** Activity **
Output exactly those lines of the data that lie between the line containing "2,210,350.00 | | | 177 |" and the final line, both ends counted.

** Material supplied **
****************************************
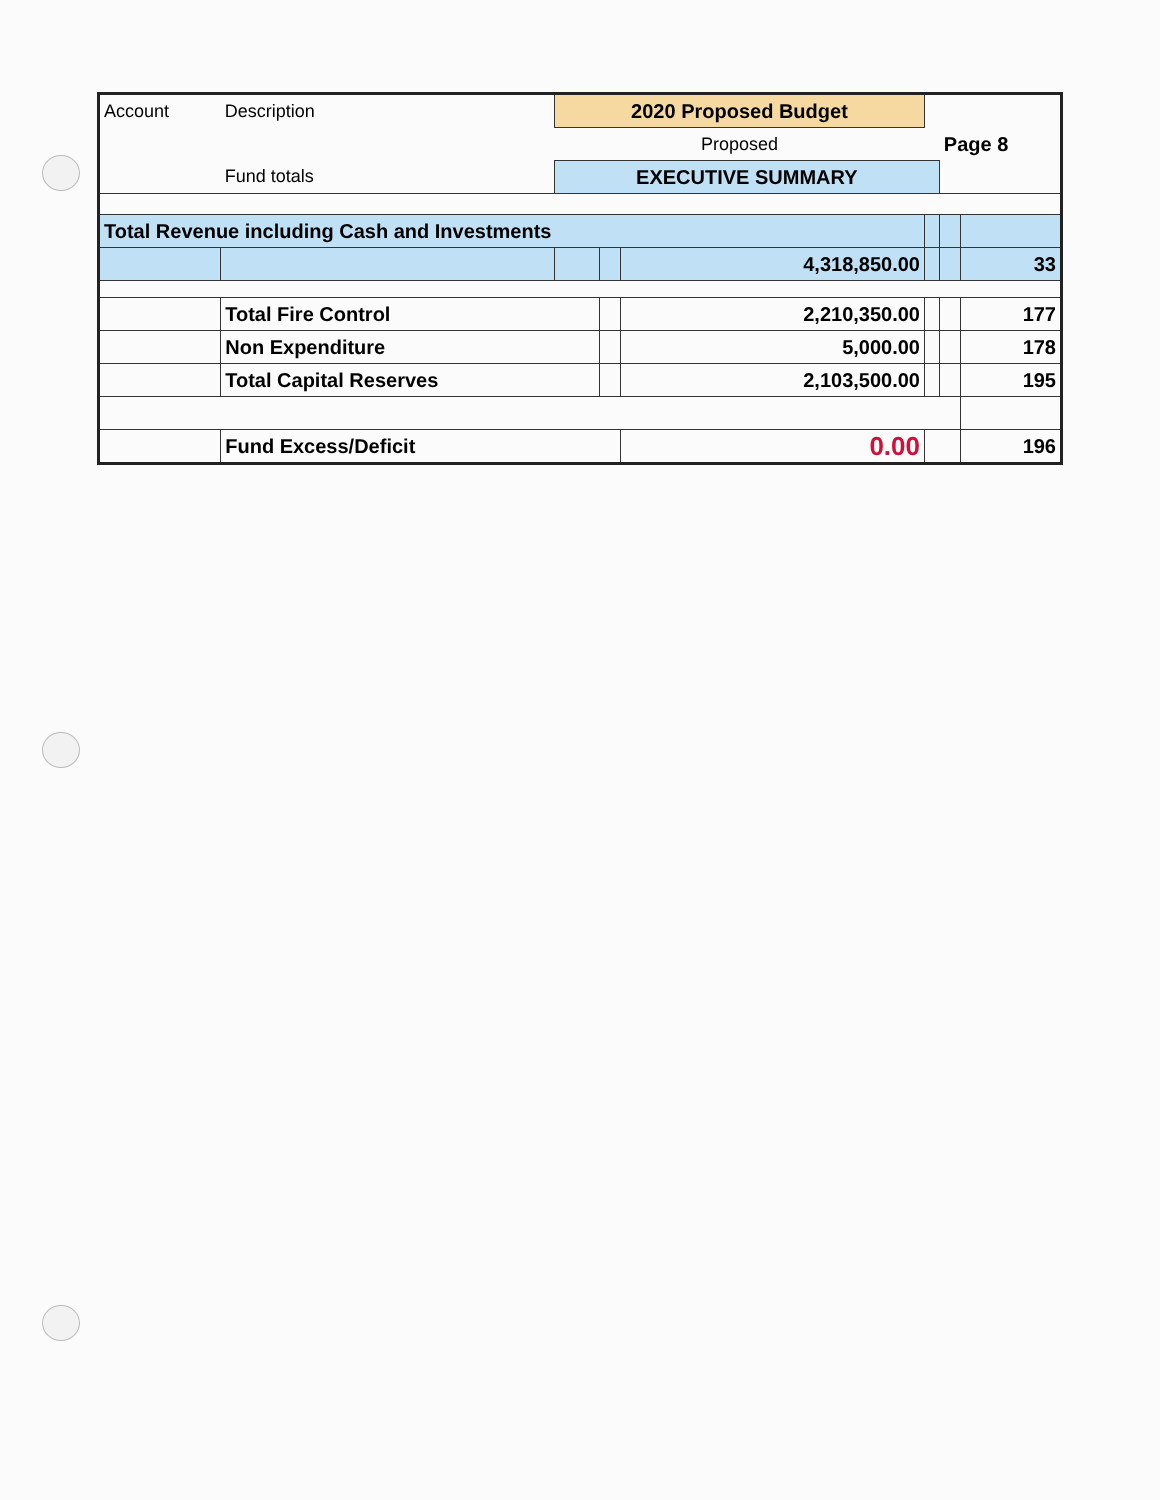| Account | Description | 2020 Proposed Budget | | | | Page 8 | |
| | | Proposed | | | | | |
| | Fund totals | EXECUTIVE SUMMARY | | | | | |
| Total Revenue including Cash and Investments | | | | | | | |
| | | | | 4,318,850.00 | | | 33 |
| | Total Fire Control | | | 2,210,350.00 | | | 177 |
| | Non Expenditure | | | 5,000.00 | | | 178 |
| | Total Capital Reserves | | | 2,103,500.00 | | | 195 |
| | Fund Excess/Deficit | | | 0.00 | | | 196 |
****************************************
** Response to this task **
| | Total Fire Control | | | 2,210,350.00 | | | 177 |
| | Non Expenditure | | | 5,000.00 | | | 178 |
| | Total Capital Reserves | | | 2,103,500.00 | | | 195 |
| | Fund Excess/Deficit | | | 0.00 | | | 196 |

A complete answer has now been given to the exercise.